# start of Selected passage

Personal information
- Born: 26 June 1987 (age 38) Spain
- Nationality: Spanish

Senior clubs
- Years: Team
- 2004–201?: Fraikin Granollers

Teams managed
- ?–?: Fraikin Granollers (assistant)
- 2021–2023: Rapid București (assistant)
- 2023–2025: Rapid București
- 01/2025–: Turkey women's
- 2025–: Ankara Yurdum

= David Ginesta Montes =

Spanish handball coach (born 1987)

David Ginesta Montes (born 26 June 1987) is a Spanish handball coach who is currently coaching the Turkey women's national team, as well as Turkish Super League team Ankara Yurdum.

== Playing career ==
Ginesta Montes played in his country for Fraikin Granollers in the years 2004–2006 and 2017–2019. He enjoyed his team's champions title of the Spanish Juniors Championships four times and runners-up title twice. His team finished the 2017–18 Liga ASOBAL season at third place. The next season, they played the semifinals at the Copa del Rey ("King's Cup"). He was part of the team at the group stage matches of the 2018–19 EHF Cup. In the 2019–20 Copa del Rey, he played in the quarterfinals.

# end of Selected passage
# start of Data section

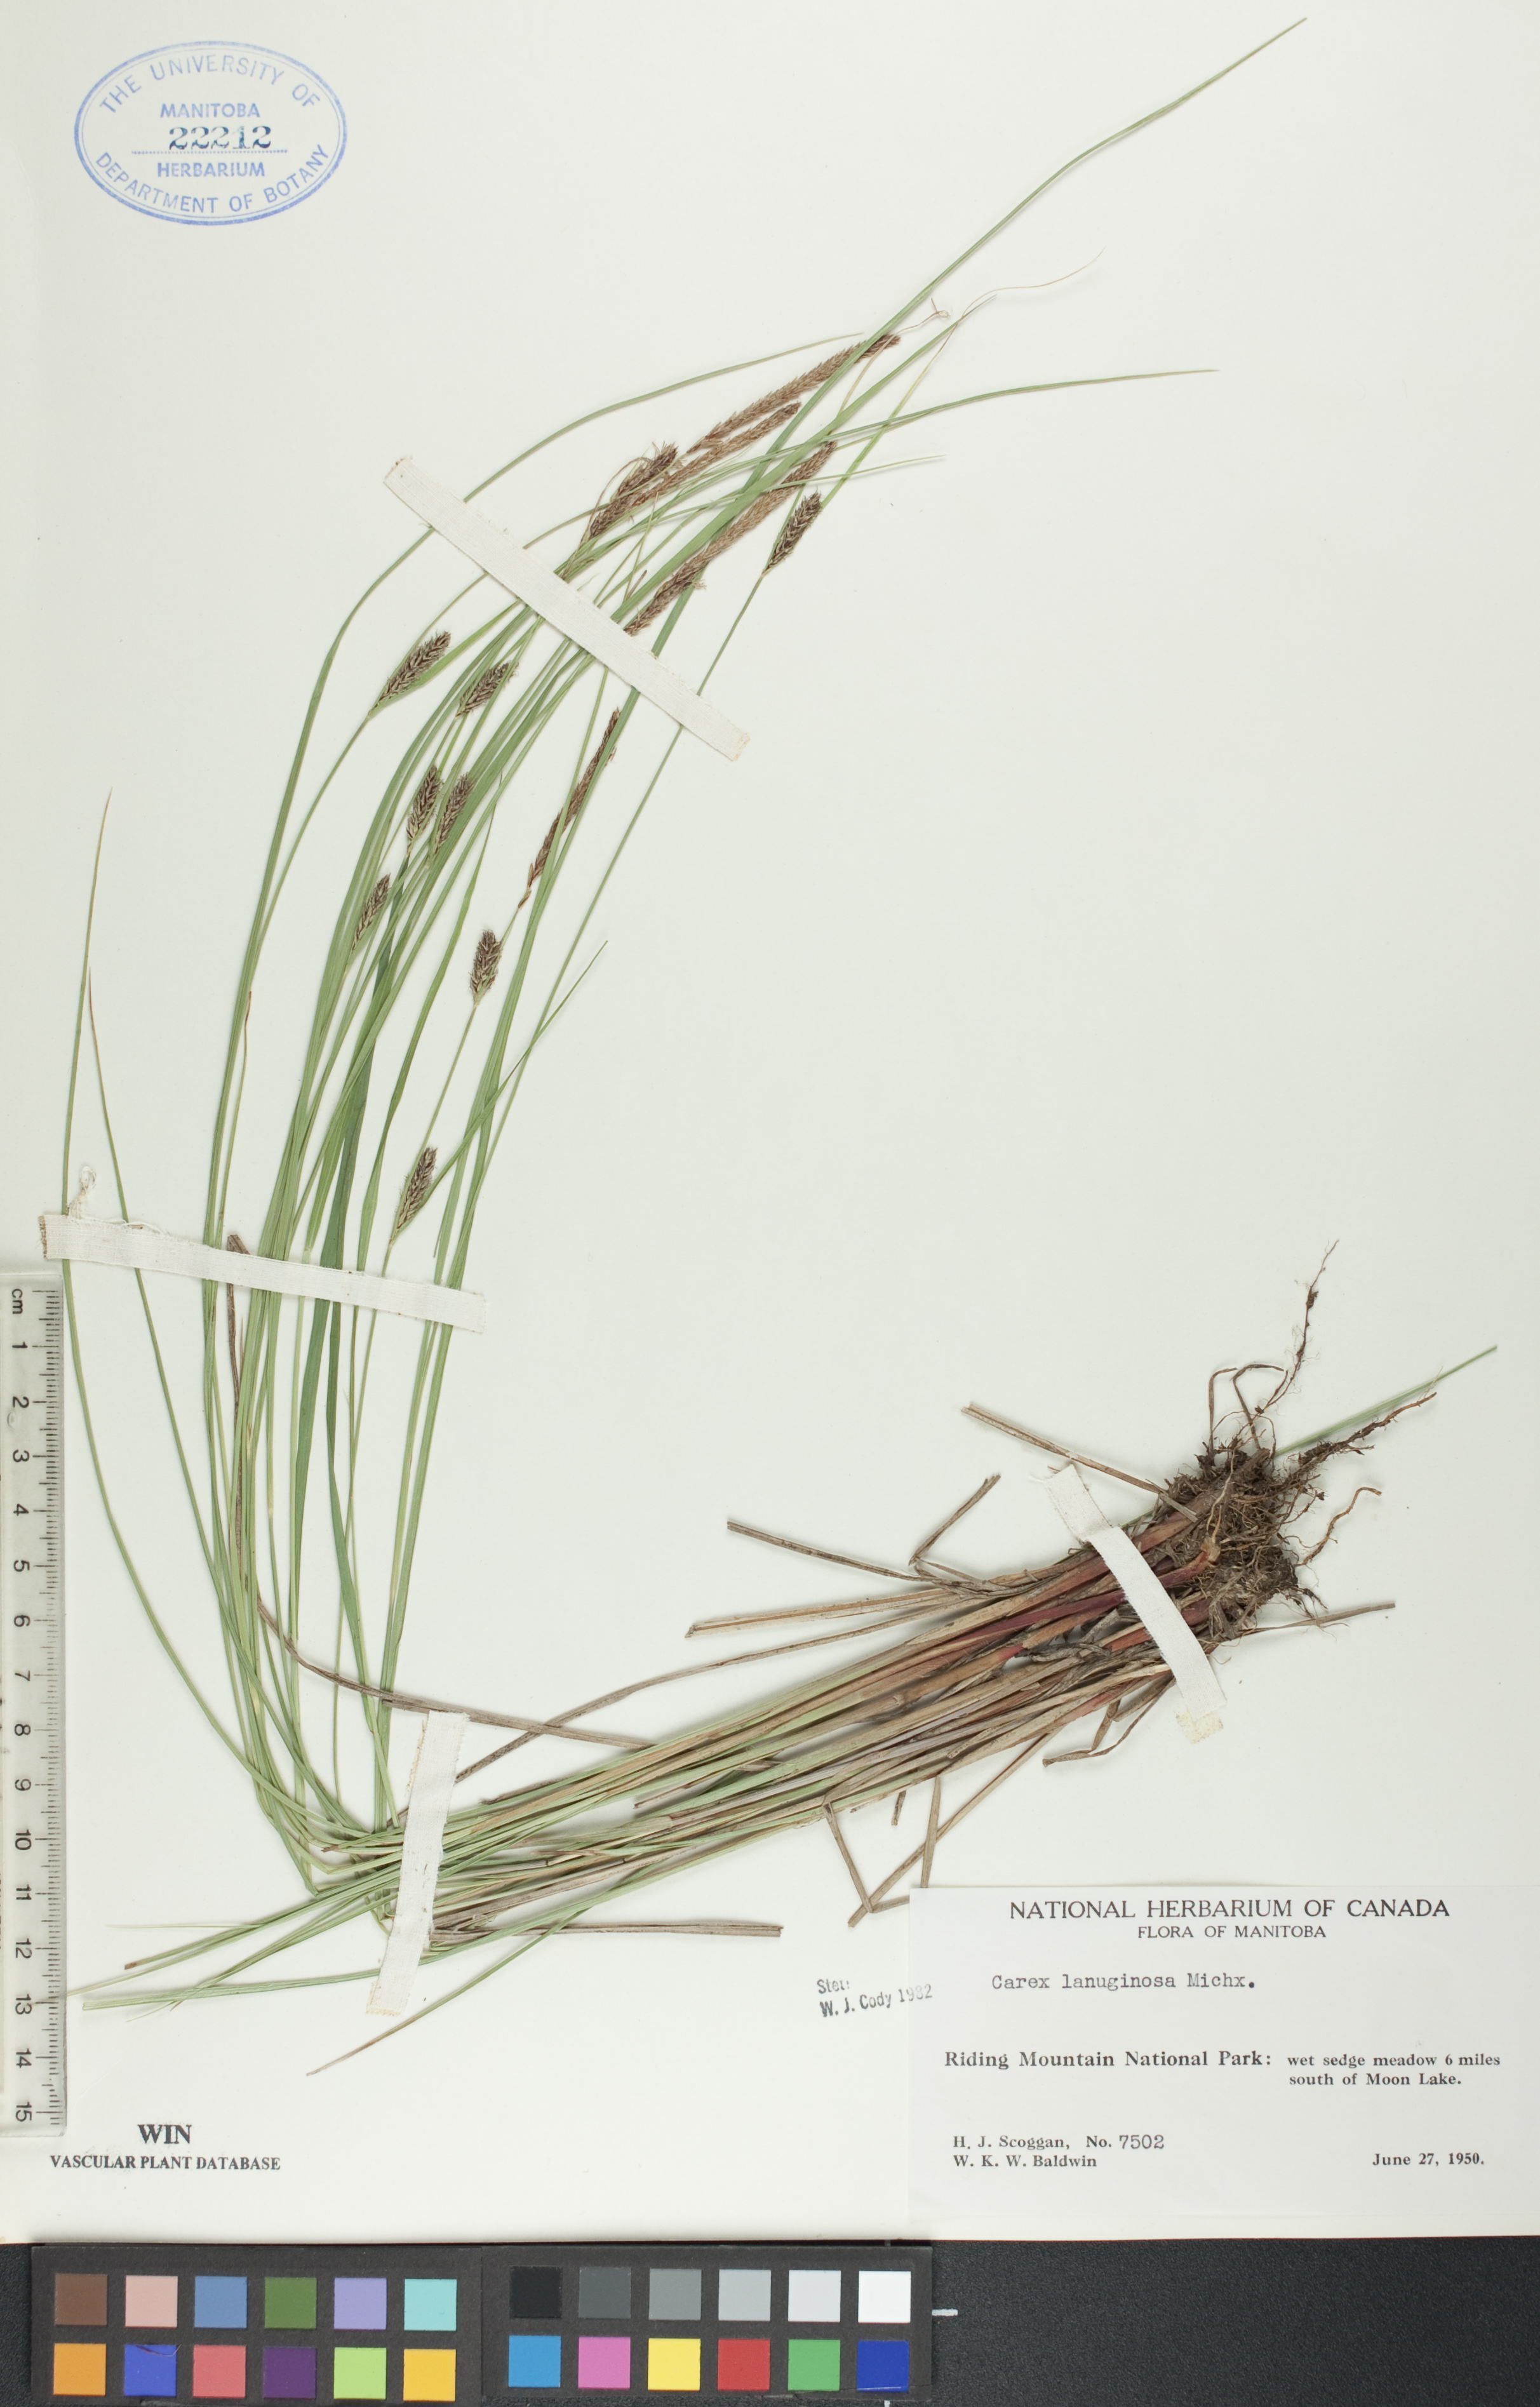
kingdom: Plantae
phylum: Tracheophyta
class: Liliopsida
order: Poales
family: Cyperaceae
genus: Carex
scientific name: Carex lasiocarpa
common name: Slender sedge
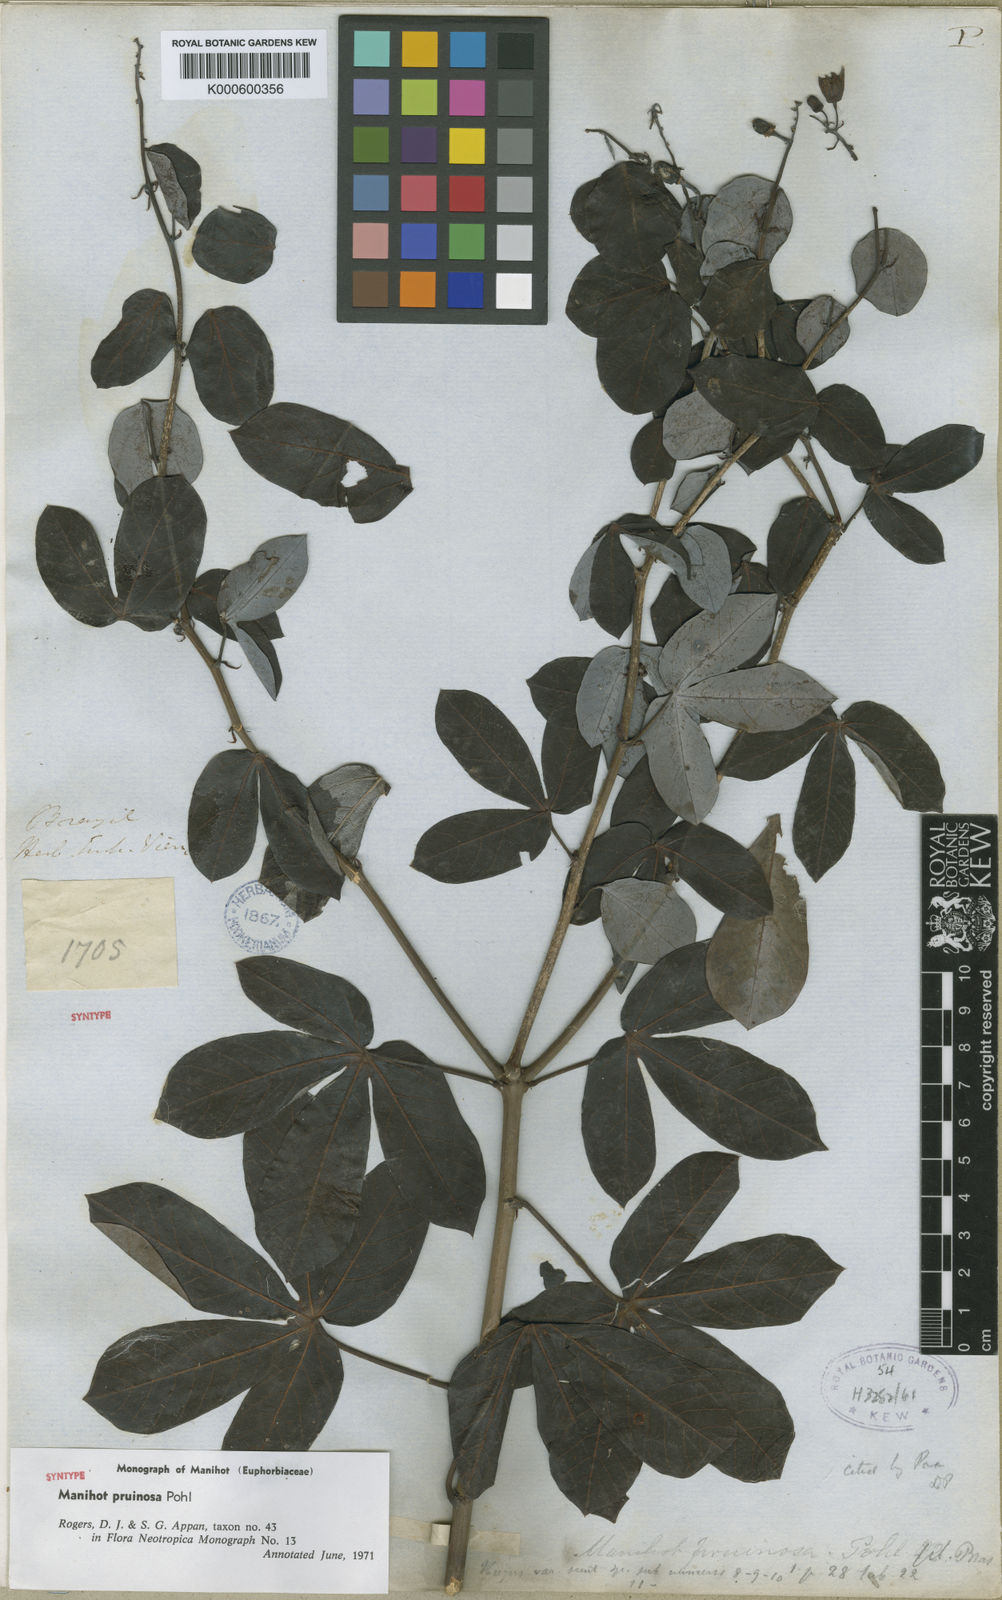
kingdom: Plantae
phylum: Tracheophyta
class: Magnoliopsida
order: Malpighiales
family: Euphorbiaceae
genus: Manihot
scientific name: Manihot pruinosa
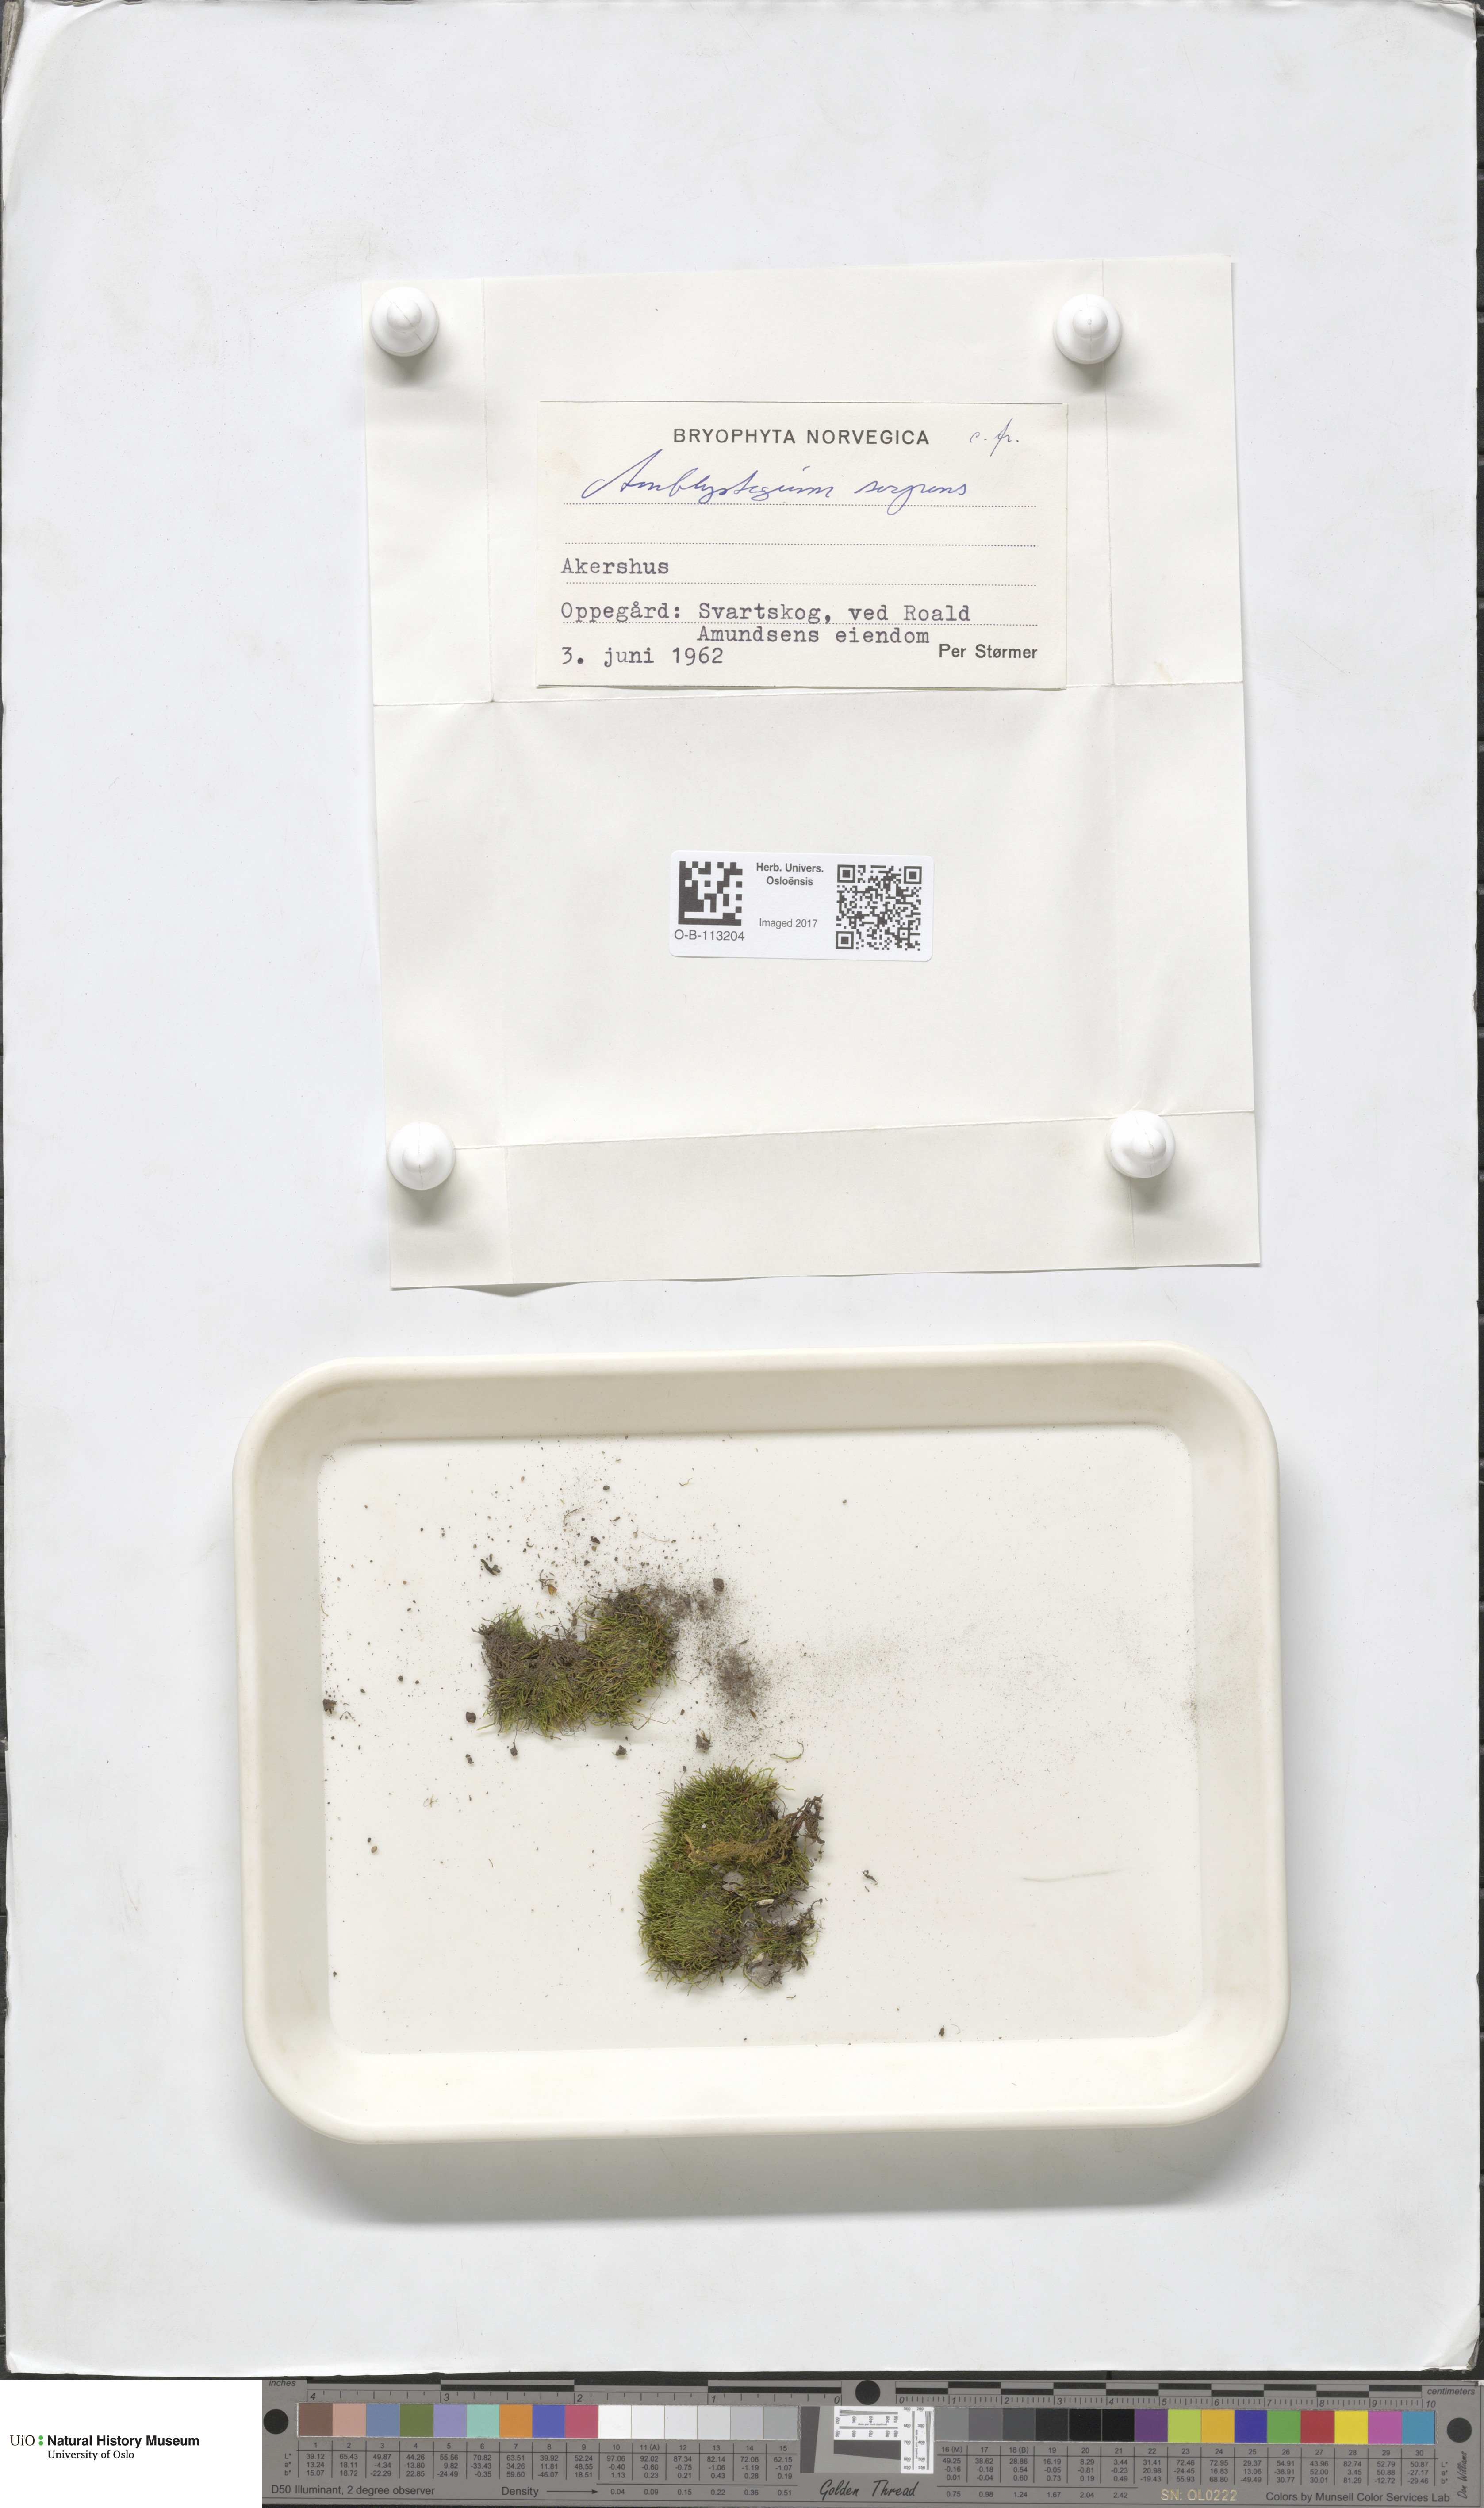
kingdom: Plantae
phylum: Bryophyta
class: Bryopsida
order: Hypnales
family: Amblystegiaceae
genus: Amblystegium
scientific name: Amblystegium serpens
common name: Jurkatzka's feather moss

# end of Data section

-- Problem set --
A. According to the David Ginesta Montes profile, where did his team finish in the 2017–18 Liga ASOBAL season?
B. Reproduce the David Ginesta Montes profile word for word between "- 2021–2023: Rapid" and "team Ankara Yurdum.", inclusive.
The entries are material separate from the David Ginesta Montes profile.

-- Solution list --
A. Third place.

B.
- 2021–2023: Rapid București (assistant)
- 2023–2025: Rapid București
- 01/2025–: Turkey women's
- 2025–: Ankara Yurdum

= David Ginesta Montes =

Spanish handball coach (born 1987)

David Ginesta Montes (born 26 June 1987) is a Spanish handball coach who is currently coaching the Turkey women's national team, as well as Turkish Super League team Ankara Yurdum.